• Extract to read:
▬▬▬▬▬▬

I live with somebody who can make hailstones the size of golf balls appear from the sky with just a flick of her hand. She has turned me into a statue twice today. It's her magic powers you see. I live with someone else who thinks she's my boss. I go home from work and she makes me sit at a desk with my laptop, barking orders. " Make more work," she says in her harshest "boss voice". She's got a smile Julia Roberts would kill for so all I can do is comply.

Living with two four year olds can be exhausting but mostly it is the best fun I've ever had in my life. Why? Because they don't have any limits on their imagination. The stories they tell are the tallest stories you've ever heard. There's the time they went out to our tiny back yard and found fairies hiding behind the daffodil shoots. They were busy packing for a holiday on the moon. Or the time they met a teddy bear made of jelly and decided not to eat him. "His Mum who's a butterfly and his Dad who's a giant would be so sad," they explained, their blue eyes shot through with sincerity.

▬▬▬▬▬▬

• Assigned task 1: Print the passage about life with two four-year-olds in full, word for word.
The entries have no connection to the passage about life with two four-year-olds.

• Plain-text document sources:

▬▬▬▬▬▬

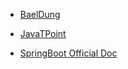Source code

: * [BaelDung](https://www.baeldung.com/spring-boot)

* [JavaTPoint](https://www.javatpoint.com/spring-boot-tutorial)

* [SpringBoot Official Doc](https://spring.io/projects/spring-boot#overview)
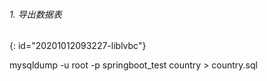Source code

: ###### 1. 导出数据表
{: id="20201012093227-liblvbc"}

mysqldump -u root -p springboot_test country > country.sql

▬▬▬▬▬▬

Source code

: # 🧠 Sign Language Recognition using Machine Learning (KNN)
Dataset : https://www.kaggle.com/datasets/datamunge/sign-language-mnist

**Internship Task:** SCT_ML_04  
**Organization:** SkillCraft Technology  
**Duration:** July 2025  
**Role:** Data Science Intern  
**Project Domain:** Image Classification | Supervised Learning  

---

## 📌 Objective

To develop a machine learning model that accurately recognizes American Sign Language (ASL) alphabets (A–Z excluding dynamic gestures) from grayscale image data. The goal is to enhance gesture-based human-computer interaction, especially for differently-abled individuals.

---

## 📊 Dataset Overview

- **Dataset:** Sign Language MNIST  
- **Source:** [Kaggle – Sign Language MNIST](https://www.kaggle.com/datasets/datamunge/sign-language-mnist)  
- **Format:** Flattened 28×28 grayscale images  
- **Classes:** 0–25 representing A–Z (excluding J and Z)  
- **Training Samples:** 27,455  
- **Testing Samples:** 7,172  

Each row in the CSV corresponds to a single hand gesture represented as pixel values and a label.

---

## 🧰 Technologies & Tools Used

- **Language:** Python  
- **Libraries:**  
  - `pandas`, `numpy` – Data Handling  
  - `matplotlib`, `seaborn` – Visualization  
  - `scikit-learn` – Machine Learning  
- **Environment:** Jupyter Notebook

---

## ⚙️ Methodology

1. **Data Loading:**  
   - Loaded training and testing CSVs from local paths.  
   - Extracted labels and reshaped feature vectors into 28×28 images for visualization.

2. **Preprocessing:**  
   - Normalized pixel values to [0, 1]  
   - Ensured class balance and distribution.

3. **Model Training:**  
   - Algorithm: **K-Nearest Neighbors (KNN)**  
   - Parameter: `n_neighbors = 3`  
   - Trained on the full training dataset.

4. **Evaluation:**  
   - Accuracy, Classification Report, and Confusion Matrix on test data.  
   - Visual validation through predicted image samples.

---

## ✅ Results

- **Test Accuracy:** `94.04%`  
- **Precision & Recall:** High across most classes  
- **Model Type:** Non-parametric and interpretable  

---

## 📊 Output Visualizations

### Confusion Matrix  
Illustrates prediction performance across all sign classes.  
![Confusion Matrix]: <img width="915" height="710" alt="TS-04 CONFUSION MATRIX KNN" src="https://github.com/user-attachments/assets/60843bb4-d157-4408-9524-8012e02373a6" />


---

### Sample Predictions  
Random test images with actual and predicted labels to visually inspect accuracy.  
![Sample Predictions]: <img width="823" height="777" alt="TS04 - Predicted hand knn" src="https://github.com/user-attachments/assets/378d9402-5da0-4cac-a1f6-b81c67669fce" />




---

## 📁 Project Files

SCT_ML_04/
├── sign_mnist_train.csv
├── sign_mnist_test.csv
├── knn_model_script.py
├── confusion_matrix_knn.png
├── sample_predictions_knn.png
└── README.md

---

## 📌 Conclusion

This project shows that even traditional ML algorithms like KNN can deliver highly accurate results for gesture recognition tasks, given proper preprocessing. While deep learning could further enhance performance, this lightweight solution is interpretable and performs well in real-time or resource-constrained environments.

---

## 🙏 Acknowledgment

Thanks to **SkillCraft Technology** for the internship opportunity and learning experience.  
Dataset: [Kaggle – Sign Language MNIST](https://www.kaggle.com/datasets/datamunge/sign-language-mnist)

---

▬▬▬▬▬▬

• Assigned task 2: Select each line of the entries that contains the string "width", treating uppercase and lowercase as different.

• Task answer 1:
I live with somebody who can make hailstones the size of golf balls appear from the sky with just a flick of her hand. She has turned me into a statue twice today. It's her magic powers you see. I live with someone else who thinks she's my boss. I go home from work and she makes me sit at a desk with my laptop, barking orders. " Make more work," she says in her harshest "boss voice". She's got a smile Julia Roberts would kill for so all I can do is comply.

Living with two four year olds can be exhausting but mostly it is the best fun I've ever had in my life. Why? Because they don't have any limits on their imagination. The stories they tell are the tallest stories you've ever heard. There's the time they went out to our tiny back yard and found fairies hiding behind the daffodil shoots. They were busy packing for a holiday on the moon. Or the time they met a teddy bear made of jelly and decided not to eat him. "His Mum who's a butterfly and his Dad who's a giant would be so sad," they explained, their blue eyes shot through with sincerity.

• Task answer 2:
![Confusion Matrix]: <img width="915" height="710" alt="TS-04 CONFUSION MATRIX KNN" src="https://github.com/user-attachments/assets/60843bb4-d157-4408-9524-8012e02373a6" />
![Sample Predictions]: <img width="823" height="777" alt="TS04 - Predicted hand knn" src="https://github.com/user-attachments/assets/378d9402-5da0-4cac-a1f6-b81c67669fce" />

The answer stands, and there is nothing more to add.